Fourth, get logistics moving again. The lockdown was particularly poorly implemented in the gap between notifications issued in Delhi (lacking in last-mile detail) and interpretations by the policeman in each state. On March 29, the Union government issued a clear note saying that all goods could be freely transported across the country, without any distinction being made between essential and non-essential goods. This note was largely ignored, with each state following its own principles. Finally, two weeks later, on April 12, a second circular finally removed all ambiguity. The net effect of this stop-go implementation has been gridlock. We cannot control nationwide truck movement with an on-off switch. To quickly win the struggle of getting logistics moving again, we need to have petrol pumps, dhabas and repair shops operating along highways. And we should institute a health insurance scheme for truck-drivers and their families, paid for with a surcharge on transport invoices.
This combination of restoration in economic activity with financial support from the government is both the humane thing to do and needed to ease the immediate supply bottlenecks we see across the country. And we are also laying the foundation for a quick and full recovery.
Just as logistics cannot be switched on and off without serious damage, so too with manufacturing and — especially employment. In most sectors, it is easier to go from 25 to 100 per cent of capacity than to go from 0 to 25 per cent. Restarting manufacturing will also enable Indian industry to meet export obligations — essential to support any aspiration of making in India for the world.

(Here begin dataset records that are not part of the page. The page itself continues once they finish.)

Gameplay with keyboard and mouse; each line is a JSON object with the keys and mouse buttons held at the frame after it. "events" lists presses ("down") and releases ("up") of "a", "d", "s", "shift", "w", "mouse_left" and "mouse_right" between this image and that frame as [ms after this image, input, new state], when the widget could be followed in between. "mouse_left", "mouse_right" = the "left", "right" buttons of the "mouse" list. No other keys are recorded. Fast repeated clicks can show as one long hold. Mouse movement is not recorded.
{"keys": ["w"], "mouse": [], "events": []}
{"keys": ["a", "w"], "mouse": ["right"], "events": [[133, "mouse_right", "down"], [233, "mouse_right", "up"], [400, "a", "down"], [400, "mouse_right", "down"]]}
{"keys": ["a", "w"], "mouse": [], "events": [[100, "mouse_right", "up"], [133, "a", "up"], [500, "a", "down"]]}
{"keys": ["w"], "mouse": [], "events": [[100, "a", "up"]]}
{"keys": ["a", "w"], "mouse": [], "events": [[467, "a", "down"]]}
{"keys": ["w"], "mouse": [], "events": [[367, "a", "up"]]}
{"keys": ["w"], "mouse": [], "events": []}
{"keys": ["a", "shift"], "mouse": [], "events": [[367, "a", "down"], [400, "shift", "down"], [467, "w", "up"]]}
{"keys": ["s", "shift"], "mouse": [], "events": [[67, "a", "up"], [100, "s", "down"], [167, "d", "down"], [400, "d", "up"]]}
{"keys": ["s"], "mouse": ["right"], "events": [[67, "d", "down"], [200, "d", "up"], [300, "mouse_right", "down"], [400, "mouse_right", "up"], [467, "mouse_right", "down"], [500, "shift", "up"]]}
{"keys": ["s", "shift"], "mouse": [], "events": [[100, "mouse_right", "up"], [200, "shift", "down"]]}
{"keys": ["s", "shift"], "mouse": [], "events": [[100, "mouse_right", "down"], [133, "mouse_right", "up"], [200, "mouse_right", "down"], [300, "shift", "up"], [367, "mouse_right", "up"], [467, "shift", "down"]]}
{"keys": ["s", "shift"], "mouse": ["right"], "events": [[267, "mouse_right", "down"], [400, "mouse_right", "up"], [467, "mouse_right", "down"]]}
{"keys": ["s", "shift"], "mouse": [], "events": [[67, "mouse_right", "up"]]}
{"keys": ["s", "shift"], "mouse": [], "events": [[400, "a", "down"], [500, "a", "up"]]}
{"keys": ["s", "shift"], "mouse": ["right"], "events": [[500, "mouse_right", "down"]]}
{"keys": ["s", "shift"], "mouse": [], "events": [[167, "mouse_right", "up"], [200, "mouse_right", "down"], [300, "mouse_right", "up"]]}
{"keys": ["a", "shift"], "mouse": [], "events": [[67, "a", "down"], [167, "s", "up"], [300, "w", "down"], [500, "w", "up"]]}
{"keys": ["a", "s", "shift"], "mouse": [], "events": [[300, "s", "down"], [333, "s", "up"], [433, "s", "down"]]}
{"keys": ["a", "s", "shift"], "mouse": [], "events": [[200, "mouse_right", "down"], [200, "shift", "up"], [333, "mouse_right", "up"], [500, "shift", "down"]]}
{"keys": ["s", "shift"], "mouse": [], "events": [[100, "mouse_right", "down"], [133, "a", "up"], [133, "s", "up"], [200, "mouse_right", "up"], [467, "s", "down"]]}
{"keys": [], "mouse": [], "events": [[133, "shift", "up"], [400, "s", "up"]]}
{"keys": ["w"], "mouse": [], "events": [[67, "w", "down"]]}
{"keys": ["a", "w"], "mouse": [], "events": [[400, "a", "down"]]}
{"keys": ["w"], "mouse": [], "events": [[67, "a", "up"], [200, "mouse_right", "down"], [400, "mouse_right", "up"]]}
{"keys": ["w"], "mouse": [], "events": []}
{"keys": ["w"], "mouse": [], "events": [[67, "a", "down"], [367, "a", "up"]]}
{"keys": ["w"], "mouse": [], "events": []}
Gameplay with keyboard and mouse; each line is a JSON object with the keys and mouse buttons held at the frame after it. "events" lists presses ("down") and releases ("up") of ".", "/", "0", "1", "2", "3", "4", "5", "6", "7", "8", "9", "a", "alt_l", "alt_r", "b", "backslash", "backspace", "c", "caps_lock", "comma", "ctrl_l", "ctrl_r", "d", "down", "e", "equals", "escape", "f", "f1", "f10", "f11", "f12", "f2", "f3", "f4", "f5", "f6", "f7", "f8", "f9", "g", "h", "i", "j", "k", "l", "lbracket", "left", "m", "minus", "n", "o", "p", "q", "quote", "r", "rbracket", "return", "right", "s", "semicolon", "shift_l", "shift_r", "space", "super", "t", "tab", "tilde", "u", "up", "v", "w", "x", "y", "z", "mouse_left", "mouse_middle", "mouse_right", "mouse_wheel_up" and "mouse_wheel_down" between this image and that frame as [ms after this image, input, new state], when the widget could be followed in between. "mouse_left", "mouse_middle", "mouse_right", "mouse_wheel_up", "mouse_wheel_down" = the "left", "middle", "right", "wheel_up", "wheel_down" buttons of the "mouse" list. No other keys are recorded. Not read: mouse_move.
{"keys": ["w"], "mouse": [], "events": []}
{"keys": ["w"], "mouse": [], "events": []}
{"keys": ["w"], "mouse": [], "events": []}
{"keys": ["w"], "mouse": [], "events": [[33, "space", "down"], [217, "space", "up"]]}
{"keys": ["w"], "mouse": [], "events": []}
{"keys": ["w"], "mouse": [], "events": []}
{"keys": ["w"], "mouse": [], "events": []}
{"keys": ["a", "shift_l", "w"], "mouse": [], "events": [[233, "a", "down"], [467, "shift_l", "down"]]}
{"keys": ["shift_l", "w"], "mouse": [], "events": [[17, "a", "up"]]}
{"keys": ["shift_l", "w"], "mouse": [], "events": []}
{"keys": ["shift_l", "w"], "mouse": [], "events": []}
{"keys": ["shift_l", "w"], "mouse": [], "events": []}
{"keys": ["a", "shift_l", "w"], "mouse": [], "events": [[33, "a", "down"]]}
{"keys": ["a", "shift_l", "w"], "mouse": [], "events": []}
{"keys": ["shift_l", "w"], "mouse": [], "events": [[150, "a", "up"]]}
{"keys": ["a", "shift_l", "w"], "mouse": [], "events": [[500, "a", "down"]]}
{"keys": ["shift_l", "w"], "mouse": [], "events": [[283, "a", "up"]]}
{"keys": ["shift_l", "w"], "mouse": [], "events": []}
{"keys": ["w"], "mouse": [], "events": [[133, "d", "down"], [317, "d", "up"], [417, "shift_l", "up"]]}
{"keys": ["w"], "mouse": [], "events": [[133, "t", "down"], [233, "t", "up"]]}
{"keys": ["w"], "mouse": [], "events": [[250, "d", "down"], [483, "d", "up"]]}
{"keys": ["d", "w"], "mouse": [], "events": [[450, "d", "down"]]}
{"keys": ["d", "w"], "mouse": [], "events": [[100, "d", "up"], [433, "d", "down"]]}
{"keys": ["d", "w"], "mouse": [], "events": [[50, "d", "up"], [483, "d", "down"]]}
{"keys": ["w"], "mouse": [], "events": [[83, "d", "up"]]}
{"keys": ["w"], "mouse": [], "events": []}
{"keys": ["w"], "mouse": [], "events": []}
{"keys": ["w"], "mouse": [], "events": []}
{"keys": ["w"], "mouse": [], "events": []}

But it is by sustaining employment that we can ensure a truly quick and full recovery. Our massive urban informal employment system — 70 million strong — has been taken for granted for too long. Unless we wish to spend years rebuilding the networks of delivery boys to deliver, waiters to wait, shop-assistants to assist, and security staff to secure, we had better convey they are themselves valued in our towns and secure in their employment. The same applies even more to our own direct employees. The only grounds for laying off people at the current time is to save the company. Adequate government support for employment would defer this last resort. Any recovery will need the skill-sets and talent we have so assiduously developed over the years. A quick economic recovery requires that we preserve jobs and keep the economy ticking over. We can then get back to our destiny of being the world’s growth engine for the next 30 years.